§ **INSTRUCTION 1**: Duplicate part of the episode recap word for word, beginning at the words that have "Floor Zero. Jack" and stopping after "almost instant death.".
§ **INSTRUCTION 2**: Pick up the episode recap after its last sentence and keep writing it.

Rose tries to get assurance from the Doctor that Jack will be okay, but there is nothing to say to that. He can’t know.
Floor Zero. Jack gets the attention of the stranded and asks one last time: any more volunteers? He’s got a small group of people standing beside him, but everyone else is in no hurry to step forward. Jack says he needs them to mount a defense against the invading army. Rodrick, winner of The Weakest Link steps forward and says there are no Daleks. The production assistant from the Weakest Link volunteers while Rodrick is still speaking. I guess she thinks, “if that idiot says it’s not true, it must be.” (K: Legit,) Jack thanks her and tells the rest of them that the Daleks will head upstairs, not down, but that isn’t a promise. They should be quiet, even if they hear fighting. Even if they hear the volunteers dying. The eight willing to fight get on the elevator and head back upstairs.
K: It’s pretty BAMF-tastic considering they’re all going to sudden and almost instant death.
Sweeney: Having seen to the end of the episode, this is now clear to me, but the guaranteed death thing was not particularly evident at this point. I’m not suggesting that these volunteers are anything less than badass, but at this point it was more, “Going to fight highly formidable odds,” than “SUICIDE MISSION,” which, you know, was necessary to get even those eight volunteers.

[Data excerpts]
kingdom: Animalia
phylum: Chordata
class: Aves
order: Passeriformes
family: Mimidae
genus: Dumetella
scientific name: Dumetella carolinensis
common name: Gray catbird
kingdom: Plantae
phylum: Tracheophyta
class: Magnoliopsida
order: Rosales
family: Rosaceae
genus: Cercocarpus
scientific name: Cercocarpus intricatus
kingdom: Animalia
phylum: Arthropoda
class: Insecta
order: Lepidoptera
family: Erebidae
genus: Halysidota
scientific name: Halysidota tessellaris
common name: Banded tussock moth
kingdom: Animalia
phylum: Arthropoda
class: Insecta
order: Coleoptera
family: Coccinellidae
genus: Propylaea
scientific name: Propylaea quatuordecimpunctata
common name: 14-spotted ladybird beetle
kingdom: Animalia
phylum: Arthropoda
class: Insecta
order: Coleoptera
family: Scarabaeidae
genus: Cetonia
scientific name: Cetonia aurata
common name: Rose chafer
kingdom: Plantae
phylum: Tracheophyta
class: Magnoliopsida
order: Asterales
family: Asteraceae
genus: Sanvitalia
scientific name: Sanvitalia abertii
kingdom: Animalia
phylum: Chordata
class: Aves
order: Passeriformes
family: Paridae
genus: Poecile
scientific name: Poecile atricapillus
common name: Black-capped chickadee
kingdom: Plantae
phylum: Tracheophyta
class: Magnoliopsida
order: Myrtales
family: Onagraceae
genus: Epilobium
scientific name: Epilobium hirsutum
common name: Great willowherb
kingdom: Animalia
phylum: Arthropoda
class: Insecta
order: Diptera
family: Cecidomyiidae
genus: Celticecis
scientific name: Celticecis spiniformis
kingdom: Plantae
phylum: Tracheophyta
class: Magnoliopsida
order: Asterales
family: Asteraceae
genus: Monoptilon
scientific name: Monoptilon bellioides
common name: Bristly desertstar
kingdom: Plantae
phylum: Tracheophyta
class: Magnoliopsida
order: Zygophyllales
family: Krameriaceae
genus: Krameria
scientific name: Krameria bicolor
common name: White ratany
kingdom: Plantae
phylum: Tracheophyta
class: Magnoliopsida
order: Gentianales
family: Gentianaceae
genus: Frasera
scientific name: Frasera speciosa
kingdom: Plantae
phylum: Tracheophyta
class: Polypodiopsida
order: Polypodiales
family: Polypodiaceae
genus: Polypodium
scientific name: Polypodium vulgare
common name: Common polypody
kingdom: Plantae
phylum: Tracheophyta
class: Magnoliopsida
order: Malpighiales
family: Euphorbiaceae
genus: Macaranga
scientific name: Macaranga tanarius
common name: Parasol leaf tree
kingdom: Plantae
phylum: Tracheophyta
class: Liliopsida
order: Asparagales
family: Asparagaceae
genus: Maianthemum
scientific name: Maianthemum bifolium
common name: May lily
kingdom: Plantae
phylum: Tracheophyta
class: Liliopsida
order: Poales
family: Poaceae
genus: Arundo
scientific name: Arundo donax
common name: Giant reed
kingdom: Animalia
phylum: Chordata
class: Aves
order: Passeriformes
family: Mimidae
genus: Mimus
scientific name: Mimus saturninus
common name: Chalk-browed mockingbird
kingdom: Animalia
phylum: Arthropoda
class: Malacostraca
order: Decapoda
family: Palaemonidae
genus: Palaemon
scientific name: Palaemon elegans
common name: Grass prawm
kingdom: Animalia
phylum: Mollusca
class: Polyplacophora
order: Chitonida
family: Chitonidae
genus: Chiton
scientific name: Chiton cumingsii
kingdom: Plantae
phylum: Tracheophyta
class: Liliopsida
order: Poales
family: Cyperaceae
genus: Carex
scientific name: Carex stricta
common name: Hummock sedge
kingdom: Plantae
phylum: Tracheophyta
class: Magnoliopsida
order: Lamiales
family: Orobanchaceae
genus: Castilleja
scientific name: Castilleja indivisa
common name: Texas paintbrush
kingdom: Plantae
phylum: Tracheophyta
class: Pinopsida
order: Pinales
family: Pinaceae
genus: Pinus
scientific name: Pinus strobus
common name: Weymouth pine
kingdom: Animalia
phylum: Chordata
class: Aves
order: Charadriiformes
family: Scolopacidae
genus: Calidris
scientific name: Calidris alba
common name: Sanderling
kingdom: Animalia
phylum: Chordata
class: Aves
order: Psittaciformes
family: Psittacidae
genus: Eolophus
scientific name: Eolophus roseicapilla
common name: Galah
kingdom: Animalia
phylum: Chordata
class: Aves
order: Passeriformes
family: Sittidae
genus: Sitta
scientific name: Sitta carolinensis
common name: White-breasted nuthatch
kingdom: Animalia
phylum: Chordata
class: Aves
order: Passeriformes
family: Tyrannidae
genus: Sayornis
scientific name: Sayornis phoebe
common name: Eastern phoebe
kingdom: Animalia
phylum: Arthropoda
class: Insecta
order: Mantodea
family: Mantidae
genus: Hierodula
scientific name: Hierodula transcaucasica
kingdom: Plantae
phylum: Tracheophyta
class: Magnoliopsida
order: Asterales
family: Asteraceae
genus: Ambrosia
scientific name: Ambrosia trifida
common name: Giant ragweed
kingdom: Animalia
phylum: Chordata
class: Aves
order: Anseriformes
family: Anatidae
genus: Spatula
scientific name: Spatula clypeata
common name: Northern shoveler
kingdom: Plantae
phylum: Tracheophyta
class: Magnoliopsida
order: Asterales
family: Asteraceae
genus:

§ **EXPECTED OUTPUT 1**:
Floor Zero. Jack gets the attention of the stranded and asks one last time: any more volunteers? He’s got a small group of people standing beside him, but everyone else is in no hurry to step forward. Jack says he needs them to mount a defense against the invading army. Rodrick, winner of The Weakest Link steps forward and says there are no Daleks. The production assistant from the Weakest Link volunteers while Rodrick is still speaking. I guess she thinks, “if that idiot says it’s not true, it must be.” (K: Legit,) Jack thanks her and tells the rest of them that the Daleks will head upstairs, not down, but that isn’t a promise. They should be quiet, even if they hear fighting. Even if they hear the volunteers dying. The eight willing to fight get on the elevator and head back upstairs.
K: It’s pretty BAMF-tastic considering they’re all going to sudden and almost instant death.

§ **EXPECTED OUTPUT 2**:
Mari: 500. The Doctor and Rose are still working. “Suppose…” Rose starts, but stops herself before she can finish the thought. The Doctor urges her to do so. She asks why they can’t use the TARDIS to just go back to last week and do something about the current mess. He answers, “Soon as the TARDIS lands in that second, I become part of events. Stuck in the timeline.” Rose figures it was something like that and that’s a brilliant answer because even though I don’t think it makes sense to most of us, most of us would also expect something about the impossibility of crossing timelines.
There is another thing the TARDIS could do: take them away. They could just peace out and let the bad things happen as history would intend them to. Rose says the Doctor would never, but he says that doesn’t mean she can’t ask. She says nothing. “Never even occurred to you, did it?” She laughs off the compliment, the sentiment. The Doctor hears or notices something and announces that the delta wave has started building. He runs over to the console to see how long it’ll take to finish. Whatever he sees, he hangs his head. Rose asks how bad it is and this is kind of awkward, but I’ll let Kirsti answer that question. If I get into the rest of this scene, well…
GO AHEAD KIRSTI!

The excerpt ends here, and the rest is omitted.